### Passage for review:
┏━━

Job 7

We believe in the sun even when it is hidden behind a cloud, therefore we should not doubt the goodness of God when His face seems for a time to be hidden from us. The Great Physician has never taken down a wrong bottle.

1 Is there not an appointed time to man upon earth? are not his days also like the days of an hireling?

2 As a servant earnestly desireth the shadow, and as an hireling looketh for the reward of his work:

3 So am I made to possess months of vanity, and wearisome nights are appointed to me.

4 When I lie down, I say, When shall I arise, and the night be gone? and I am full of tossings to and fro unto the dawning of the day.

5 My flesh is clothed with worms and clods of dust; my skin is broken, and become loathsome.

6 My days are swifter than a weaver’s shuttle, and are spent without hope.

7 O remember that my life is wind: mine eye shall no more see good.

8 The eye of him that hath seen me shall see me no more: thine eyes are upon me, and I am not.

9 As the cloud is consumed and vanisheth away: so he that goeth down to the grave shall come up no more.

10 He shall return no more to his house, neither shall his place know him any more.

11 Therefore I will not refrain my mouth; I will speak in the anguish of my spirit; I will complain in the bitterness of my soul.

12 Am I a sea, or a whale, that thou settest a watch over me?

13 When I say, My bed shall comfort me, my couch shall ease my complaint;

14 Then thou scarest me with dreams, and terrifiest me through visions:

15 So that my soul chooseth strangling, and death rather than my life.

16 I loathe it; I would not live alway: let me alone; for my days are vanity.

17 What is man, that thou shouldest magnify him? and that thou shouldest set thine heart upon him?

18 And that thou shouldest visit him every morning, and try him every moment?

┗━━

### Record extracts:

┏━━

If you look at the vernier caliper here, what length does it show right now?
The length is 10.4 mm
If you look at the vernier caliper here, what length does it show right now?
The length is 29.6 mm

┗━━
┏━━

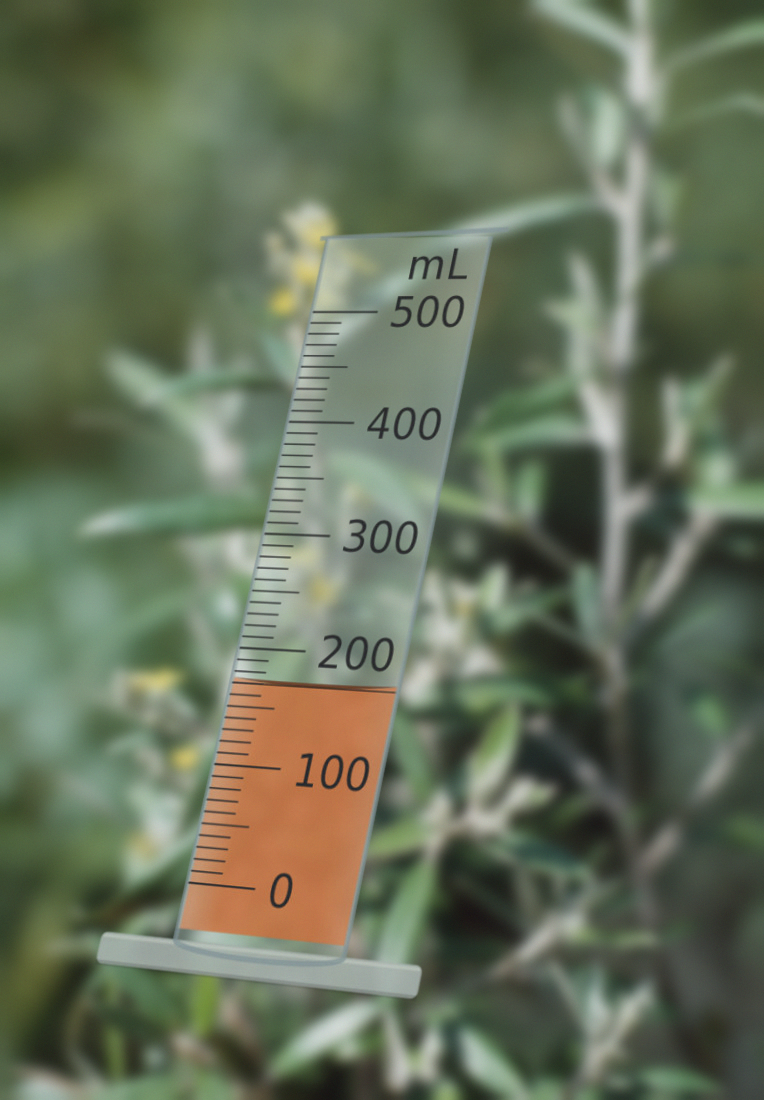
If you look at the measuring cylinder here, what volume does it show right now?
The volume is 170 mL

┗━━

### Activity A:
In the Job 7 text, what does the speaker say his days are swifter than?
### Activity B:
List the numbers of every verse in the Job 7 text that contains the phrase "no more".
### Activity C:
Transcribe the Job 7 text from "14 Then thou scarest" up to and including "heart upon him?".

### Task response A:
A weaver’s shuttle.

### Task response B:
7, 8, 9, 10

### Task response C:
14 Then thou scarest me with dreams, and terrifiest me through visions:

15 So that my soul chooseth strangling, and death rather than my life.

16 I loathe it; I would not live alway: let me alone; for my days are vanity.

17 What is man, that thou shouldest magnify him? and that thou shouldest set thine heart upon him?